### To do
1. In the review of Invaders from Mars, rewrite the stretch from "1) The biggest" through "are overdone. However...", changing "2x4" to "two-by-four".
2. Translate this sentence from the Invaders from Mars review into Spanish: "Even with Carson's lackluster performance, the three of them feel like an actual family, which makes the changes in the parents so creepy in spite of the subtlety."

### Supplied passage
________________________________________

Saturday, November 12, 2011

Ten Statements About....INVADERS FROM MARS (1986)

"He is not a madball...he is my BOYFRIEND!"
"They're huge, ugly, giant, slimy Mr. Potato Heads!"

1) The biggest flaw in this film--a flaw that threatens to topple it whole into true suckitude--is the performance of lead Hunter Carson. The kid has his face screwed up perpetually as if he's trying to recover from being hit by a 2x4, and his line reading are overdone. However...

2) the reason this flaw doesn't kill this film is that Carson not only has a good rapport with his real life mother Karen Black, who plays his estwhile ally school nurse Linda, but his onscreen mother and father, Timothy Bottoms and Larraine Newman. Even with Carson's lackluster performance, the three of them feel like an actual family, which makes the changes in the parents so creepy in spite of the subtlety.

________________________________________

### Data
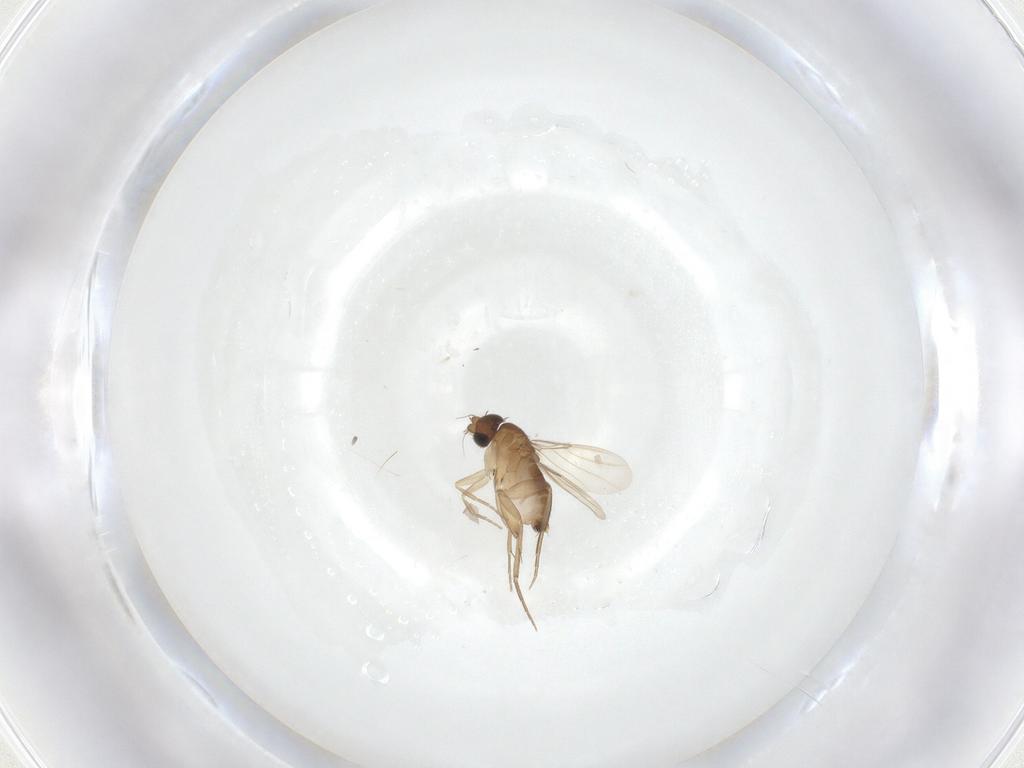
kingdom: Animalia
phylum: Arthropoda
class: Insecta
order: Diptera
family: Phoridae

________________________________________

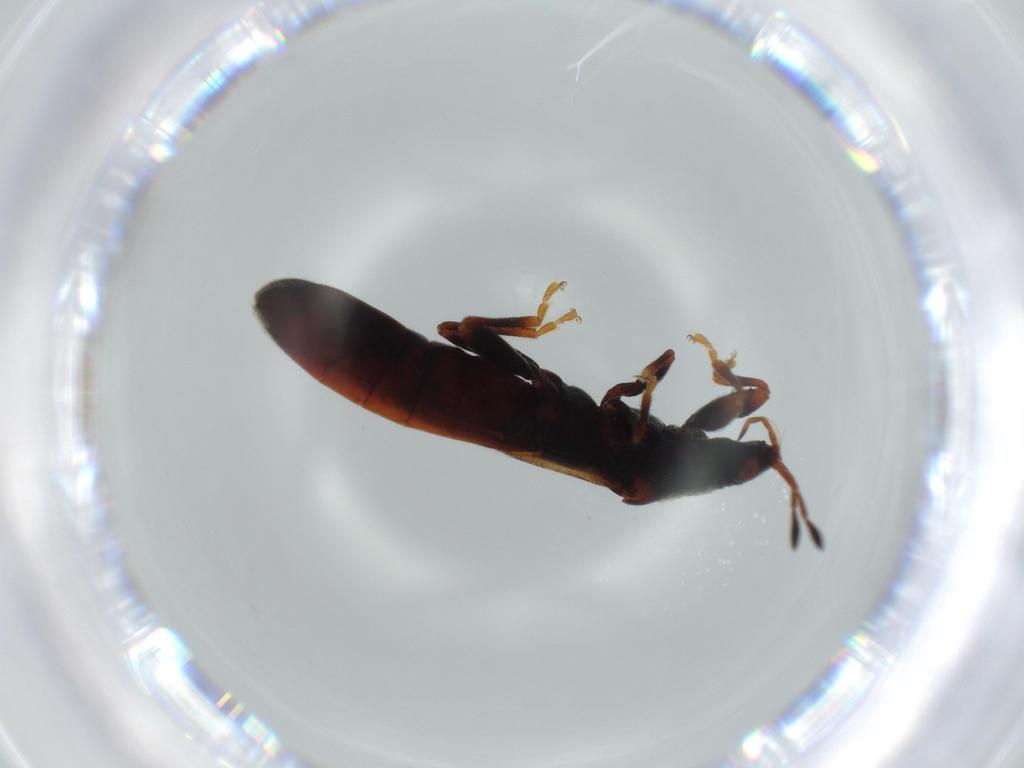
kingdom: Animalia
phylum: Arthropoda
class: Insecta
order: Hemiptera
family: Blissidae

________________________________________

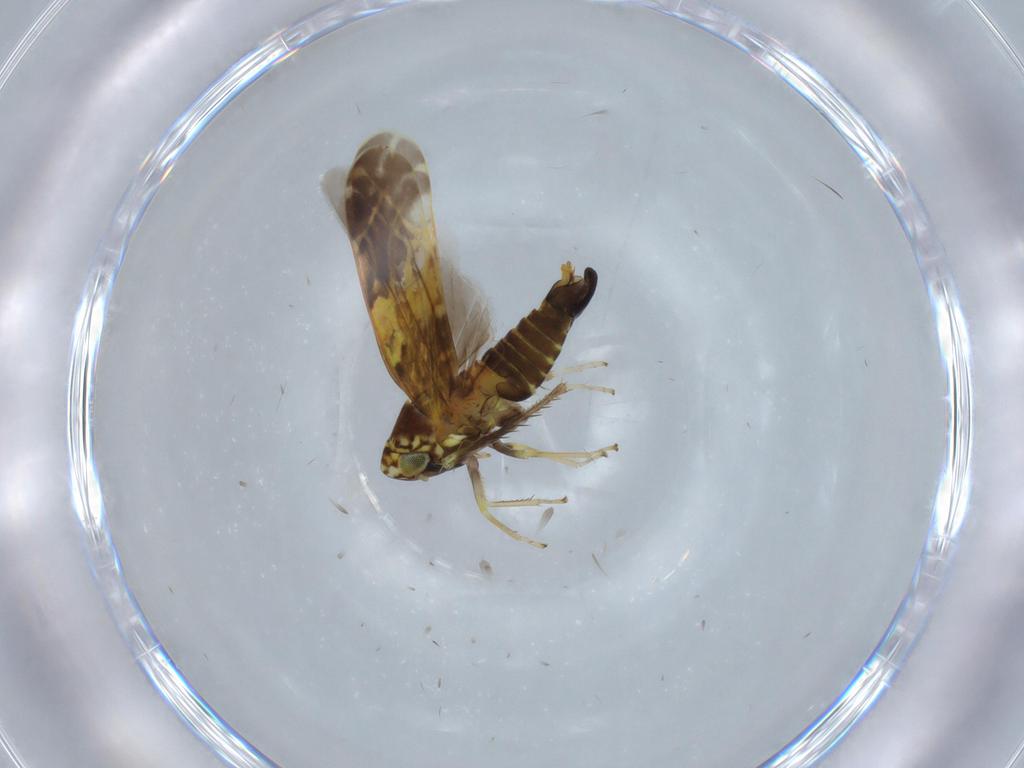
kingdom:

________________________________________

### Responses by item number
1.
1) The biggest flaw in this film--a flaw that threatens to topple it whole into true suckitude--is the performance of lead Hunter Carson. The kid has his face screwed up perpetually as if he's trying to recover from being hit by a two-by-four, and his line reading are overdone. However...

2. Incluso con la deslucida actuación de Carson, los tres parecen una familia de verdad, lo que hace que los cambios en los padres resulten tan escalofriantes a pesar de la sutileza.